▶ [Aim of the exercise]:
Every line holding the word "lines" should be copied from the material.
*** Supplied data ***
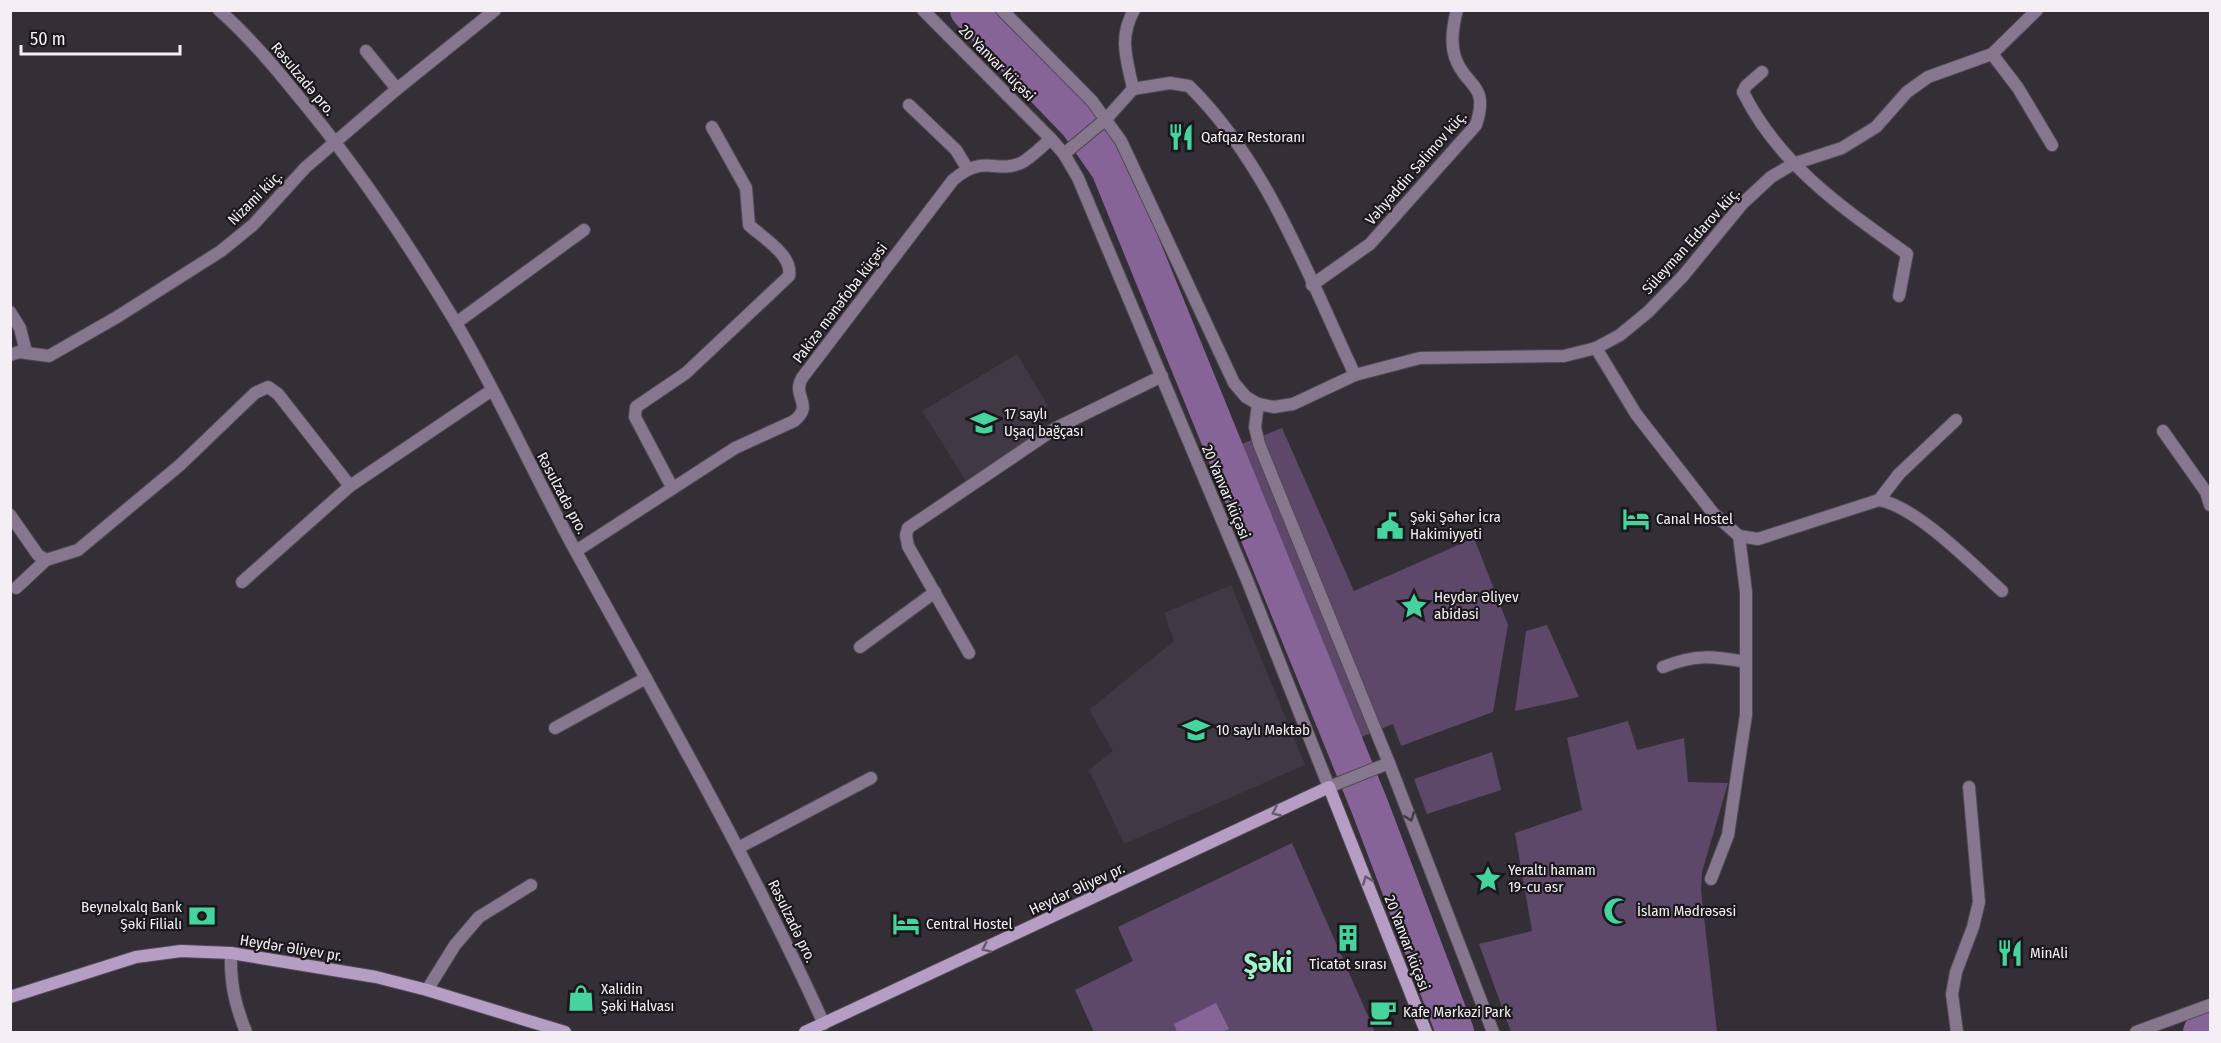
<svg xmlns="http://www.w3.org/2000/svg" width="2221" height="1043" viewBox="0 0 2221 1043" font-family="'Fira Sans Condensed',sans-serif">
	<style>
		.built { fill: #413846 }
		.green { fill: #5e4869 }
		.water { fill: #876498 }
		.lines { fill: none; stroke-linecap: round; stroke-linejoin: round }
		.river { stroke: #876498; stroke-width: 38 }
		.pedestrian-casing { stroke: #4f4952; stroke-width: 14 }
		.minor-casing { stroke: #4f4952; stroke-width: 14 }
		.tertiary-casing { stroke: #4f4952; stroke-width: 14 }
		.secondary-casing { stroke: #4f4952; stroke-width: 14 }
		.pedestrian { stroke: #86768e; stroke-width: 12 }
		.minor { stroke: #86768e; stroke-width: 12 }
		.tertiary { stroke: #86768e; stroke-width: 12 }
		.secondary { stroke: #b69dc3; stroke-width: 12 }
		.oneway { stroke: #685a6f }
		.oneway2 { stroke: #403943 }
		.labels { text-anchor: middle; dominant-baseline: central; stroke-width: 4.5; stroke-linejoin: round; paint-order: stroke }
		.street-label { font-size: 15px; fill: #f3eff5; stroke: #1a181b }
		.poi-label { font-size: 15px; fill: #f3eff5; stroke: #1a181b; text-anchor: start }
		.town-label { font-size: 27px; font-weight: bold; fill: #9ef4cd; stroke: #1a181b }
	</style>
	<rect width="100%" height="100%" fill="#342e37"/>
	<!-- built -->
	<g class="built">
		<polygon points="1017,354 1048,406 1034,415 1041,431 966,481 922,411"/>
		<polygon points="1231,585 1305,765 1124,844 1089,770 1113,751 1089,710 1174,641 1164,613"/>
	</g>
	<!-- green -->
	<g class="green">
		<polygon points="1282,428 1354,591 1474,538 1508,625 1493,712 1401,746 1393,724 1349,742 1232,448"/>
		<polygon points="1547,625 1579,697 1515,711 1526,631"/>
		<polygon points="1628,721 1637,750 1684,738 1688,782 1728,783 1702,872 1701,890 1717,1032 1511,1032 1479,944 1532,931 1515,833 1582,810 1567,738"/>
		<polygon points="1492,752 1501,790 1427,814 1414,779"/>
		<polygon points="1292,843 1375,1032 1094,1032 1075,990 1133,961 1118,927"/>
	</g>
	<!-- water -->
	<polygon class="water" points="1216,1003 1229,1029 1221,1032 1177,1032 1174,1024"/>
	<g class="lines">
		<!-- river -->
		<g class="river">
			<polyline points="969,10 1078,123 1110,169 1370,807 1455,1032"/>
			<polyline points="2202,1032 2210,1029"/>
		</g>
		<defs>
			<polyline id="pedestrian" points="1258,404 1255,427 1259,444 1389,763"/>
			<g id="minor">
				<polyline points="1002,10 1092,101 1121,141 1234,383 1246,397 1258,404 1274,407 1293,404 1355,375 1420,358 1564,356 1596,348 1620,335 1648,312 1683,276 1743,203 1771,177 1793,164 1842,148 1876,127 1907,92 1928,77 1992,54 2037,10"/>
				<polyline points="366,51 397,89"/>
				<polyline points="1992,54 2018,88 2052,145"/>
				<path d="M1762,72l-16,14 -3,6c36,73 101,117 164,162l-8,42"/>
				<path d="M1133,89l37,-6 19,3c80,79 119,190 166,289"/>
				<polyline points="909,105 956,150 967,168"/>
				<path d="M1064,154l42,-35 27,-30c-6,-30 -15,-50 1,-79"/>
				<path d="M1312,285l58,-41 106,-119c14,-43 -11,-37 -21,-68 -5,-15 -2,-32 2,-47"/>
				<polyline points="10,312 20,328 26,352"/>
				<polyline points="456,323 584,230"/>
				<path d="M1596,348l40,66 77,99 26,23 19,3 121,-39c38,7 93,64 123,91"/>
				<polyline points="10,355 19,352 49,356 117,317 221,251 253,225 306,167 397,89 495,10"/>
				<polyline points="2163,431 2206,492 2210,505"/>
				<path d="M672,487l-37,-70 1,-10 50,-34 103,-97c4,-21 -26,-38 -40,-51l-3,-37 -34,-61"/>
				<polyline points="1879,500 1899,474 1956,420"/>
				<polyline points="10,515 38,555 46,560 78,550 180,465 255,393 268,387 278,394 350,486"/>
				<path d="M576,551l159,-103 59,-27c21,-17 -3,-24 8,-43l151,-198c32,-27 41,-6 68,-17 10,-5 21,-17 30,-24"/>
				<polyline points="242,582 350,486 492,390"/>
				<polyline points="16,588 46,560"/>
				<polyline points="860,647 935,592"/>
				<polyline points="969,653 908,546 906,535 908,528 1056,428 1162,376"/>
				<path d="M1663,667c33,-13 49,-11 83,-5"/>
				<polyline points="555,728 646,678"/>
				<polyline points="1329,787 1389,763 1493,1032"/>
				<polyline points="738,848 871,778"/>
				<polyline points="1711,879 1728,835 1746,715 1746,592 1739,536"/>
				<path d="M231,953c-1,30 4,52 15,79"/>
				<polyline points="427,990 455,945 479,917 531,885"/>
				<polyline points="1957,1032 1952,994 1956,972 1973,927 1979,902 1969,787"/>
			</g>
			<g id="tertiary">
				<path d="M219,10c35,31 63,66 92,102 54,66 101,138 145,211 43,73 78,152 119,227 86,156 175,311 249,474"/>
				<polyline points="923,10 1051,139 1064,154 1078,178 1247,580 1329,787"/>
				<polyline points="2136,1032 2210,1005"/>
			</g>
			<g id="secondary">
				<polyline points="10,997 136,957 181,951 231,953 376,977 427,990 565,1032"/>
				<polyline points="805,1032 1329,787 1426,1032"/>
			</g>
		</defs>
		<!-- pedestrian casing -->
		<use href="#pedestrian" class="pedestrian-casing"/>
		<!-- minor casing -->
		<use href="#minor" class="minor-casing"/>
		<!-- tertiary casing -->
		<use href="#tertiary" class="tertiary-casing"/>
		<!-- secondary casing -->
		<use href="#secondary" class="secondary-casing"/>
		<!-- pedestrian -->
		<use href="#pedestrian" class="pedestrian"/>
		<!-- minor -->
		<use href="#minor" class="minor"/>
		<!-- tertiary -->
		<use href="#tertiary" class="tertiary"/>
		<!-- secondary -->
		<use href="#secondary" class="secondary"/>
	</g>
	<!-- one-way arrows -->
	<defs><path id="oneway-chevron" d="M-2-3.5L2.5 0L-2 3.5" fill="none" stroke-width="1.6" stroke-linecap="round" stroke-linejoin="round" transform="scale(1.5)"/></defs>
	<g class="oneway">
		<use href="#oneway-chevron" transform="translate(1276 812) rotate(155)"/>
		<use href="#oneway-chevron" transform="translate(1367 880) rotate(-111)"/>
		<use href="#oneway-chevron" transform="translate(986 948) rotate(155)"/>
	</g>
	<use class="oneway2" href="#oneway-chevron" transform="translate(1410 817) rotate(69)"/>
	<!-- icons -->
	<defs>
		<symbol id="restaurant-bare" viewBox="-9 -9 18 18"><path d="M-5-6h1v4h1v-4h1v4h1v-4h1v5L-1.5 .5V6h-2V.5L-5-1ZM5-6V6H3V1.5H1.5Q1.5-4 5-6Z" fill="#46d49e" stroke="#1a181b" stroke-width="2.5" paint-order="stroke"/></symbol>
		<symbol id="school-bare" viewBox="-9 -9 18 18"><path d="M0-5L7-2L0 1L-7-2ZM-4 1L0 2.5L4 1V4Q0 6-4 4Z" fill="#46d49e" stroke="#1a181b" stroke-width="2.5" paint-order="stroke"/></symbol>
		<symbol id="hotel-bare" viewBox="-9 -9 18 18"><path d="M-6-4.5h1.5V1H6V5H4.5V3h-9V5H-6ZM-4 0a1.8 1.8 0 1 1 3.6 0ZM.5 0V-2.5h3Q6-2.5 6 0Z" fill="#46d49e" stroke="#1a181b" stroke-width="2.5" paint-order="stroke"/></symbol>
		<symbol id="civic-bare" viewBox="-9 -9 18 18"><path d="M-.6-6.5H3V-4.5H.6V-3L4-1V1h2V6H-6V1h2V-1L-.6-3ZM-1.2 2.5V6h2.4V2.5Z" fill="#46d49e" stroke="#1a181b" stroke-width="2.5" paint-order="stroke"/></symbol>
		<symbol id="sight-bare" viewBox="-9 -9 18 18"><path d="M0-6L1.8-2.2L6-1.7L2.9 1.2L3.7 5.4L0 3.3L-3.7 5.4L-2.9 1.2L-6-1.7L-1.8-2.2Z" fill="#46d49e" stroke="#1a181b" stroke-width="2.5" paint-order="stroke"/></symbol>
		<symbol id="mosque-bare" viewBox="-9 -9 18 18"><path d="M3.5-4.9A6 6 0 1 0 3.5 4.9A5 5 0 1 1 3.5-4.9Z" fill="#46d49e" stroke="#1a181b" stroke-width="2.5" paint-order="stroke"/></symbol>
		<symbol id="bank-bare" viewBox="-9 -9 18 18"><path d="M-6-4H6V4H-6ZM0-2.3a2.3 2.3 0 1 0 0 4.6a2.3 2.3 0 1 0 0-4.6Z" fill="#46d49e" stroke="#1a181b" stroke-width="2.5" paint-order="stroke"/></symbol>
		<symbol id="building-bare" viewBox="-9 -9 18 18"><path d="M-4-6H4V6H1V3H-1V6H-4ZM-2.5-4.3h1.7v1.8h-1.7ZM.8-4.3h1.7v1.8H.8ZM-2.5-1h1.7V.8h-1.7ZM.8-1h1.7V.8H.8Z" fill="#46d49e" stroke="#1a181b" stroke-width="2.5" paint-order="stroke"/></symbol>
		<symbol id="shop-bare" viewBox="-9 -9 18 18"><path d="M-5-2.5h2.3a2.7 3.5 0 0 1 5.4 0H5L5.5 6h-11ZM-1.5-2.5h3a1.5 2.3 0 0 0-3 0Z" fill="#46d49e" stroke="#1a181b" stroke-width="2.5" paint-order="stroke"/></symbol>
		<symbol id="cafe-bare" viewBox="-9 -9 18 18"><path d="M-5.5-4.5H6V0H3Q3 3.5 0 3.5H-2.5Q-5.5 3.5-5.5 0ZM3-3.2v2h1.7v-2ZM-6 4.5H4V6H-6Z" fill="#46d49e" stroke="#1a181b" stroke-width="2.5" paint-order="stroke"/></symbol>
	</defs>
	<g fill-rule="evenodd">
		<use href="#restaurant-bare" x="1162" y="118" width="38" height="38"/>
		<use href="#school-bare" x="965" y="404" width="38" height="38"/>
		<use href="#hotel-bare" x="1617" y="500" width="38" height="38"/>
		<use href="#civic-bare" x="1371" y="507" width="38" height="38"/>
		<use href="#sight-bare" x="1395" y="587" width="38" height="38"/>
		<use href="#school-bare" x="1177" y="711" width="38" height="38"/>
		<use href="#sight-bare" x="1469" y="860" width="38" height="38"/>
		<use href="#mosque-bare" x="1598" y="892" width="38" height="38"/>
		<use href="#bank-bare" x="183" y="897" width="38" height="38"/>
		<use href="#hotel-bare" x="887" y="905" width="38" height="38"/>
		<use href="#building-bare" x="1329" y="919" width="38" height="38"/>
		<use href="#restaurant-bare" x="1991" y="934" width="38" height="38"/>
		<use href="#shop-bare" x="562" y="979" width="38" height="38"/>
		<use href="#cafe-bare" x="1364" y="993" width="38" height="38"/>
	</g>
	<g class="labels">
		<!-- street labels -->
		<g class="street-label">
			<text transform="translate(997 63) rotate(45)">20 Yanvar küçəsi</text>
			<text transform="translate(303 79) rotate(50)">Rəsulzadə pro.</text>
			<text transform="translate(1416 168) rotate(-49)">Vəhyəddin Səlimov küç.</text>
			<text transform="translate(255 198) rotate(-45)">Nizami küç.</text>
			<text transform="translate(1691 241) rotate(-48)">Süleyman Eldarov küç.</text>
			<text transform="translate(840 303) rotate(-53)">Pakizə mənəfoba küçəsi</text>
			<text transform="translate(1226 492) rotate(67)">20 Yanvar küçəsi</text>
			<text transform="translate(562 493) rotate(62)">Rəsulzadə pro.</text>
			<text transform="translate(1077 889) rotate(-25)">Heydər Əliyev pr.</text>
			<text transform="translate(792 921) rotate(64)">Rəsulzadə pro.</text>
			<text transform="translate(1407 943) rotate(69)">20 Yanvar küçəsi</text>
			<text transform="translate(291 948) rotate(9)">Heydər Əliyev pr.</text>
		</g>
		<!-- poi labels -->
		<g class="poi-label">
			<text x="1201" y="137">Qafqaz Restoranı</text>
			<text x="1004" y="414">17 saylı<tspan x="1004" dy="17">Uşaq bağçası</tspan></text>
			<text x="1410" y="517">Şəki Şəhər İcra<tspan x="1410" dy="17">Hakimiyyəti</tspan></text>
			<text x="1656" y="519">Canal Hostel</text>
			<text x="1434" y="597">Heydər Əliyev<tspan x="1434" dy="17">abidəsi</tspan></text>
			<text x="1216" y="730">10 saylı Məktəb</text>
			<text x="1508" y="870">Yeraltı hamam<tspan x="1508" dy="17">19-cu əsr</tspan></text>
			<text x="182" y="907" text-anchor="end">Beynəlxalq Bank<tspan x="182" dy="17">Şəki Filialı</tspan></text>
			<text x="1637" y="911">İslam Mədrəsəsi</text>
			<text x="926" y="924">Central Hostel</text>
			<text x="2030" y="953">MinAli</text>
			<text x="1348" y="964" text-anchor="middle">Ticatət sırası</text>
			<text x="601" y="989">Xalidin<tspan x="601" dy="17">Şəki Halvası</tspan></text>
			<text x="1403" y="1012">Kafe Mərkəzi Park</text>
		</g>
		<!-- town labels -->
		<g class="town-label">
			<text x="1268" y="963">Şəki</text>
		</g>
	</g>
	<!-- border -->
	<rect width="2221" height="1043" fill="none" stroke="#f3eff5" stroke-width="24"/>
	<!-- scale -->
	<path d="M21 45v9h159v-9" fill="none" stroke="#f3eff5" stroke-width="3"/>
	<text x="30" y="45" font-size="18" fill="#f3eff5" stroke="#1a181b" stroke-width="4.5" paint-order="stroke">50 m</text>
</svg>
*** End of Supplied data ***
▶ [Exercise response]:
		.lines { fill: none; stroke-linecap: round; stroke-linejoin: round }
	<g class="lines">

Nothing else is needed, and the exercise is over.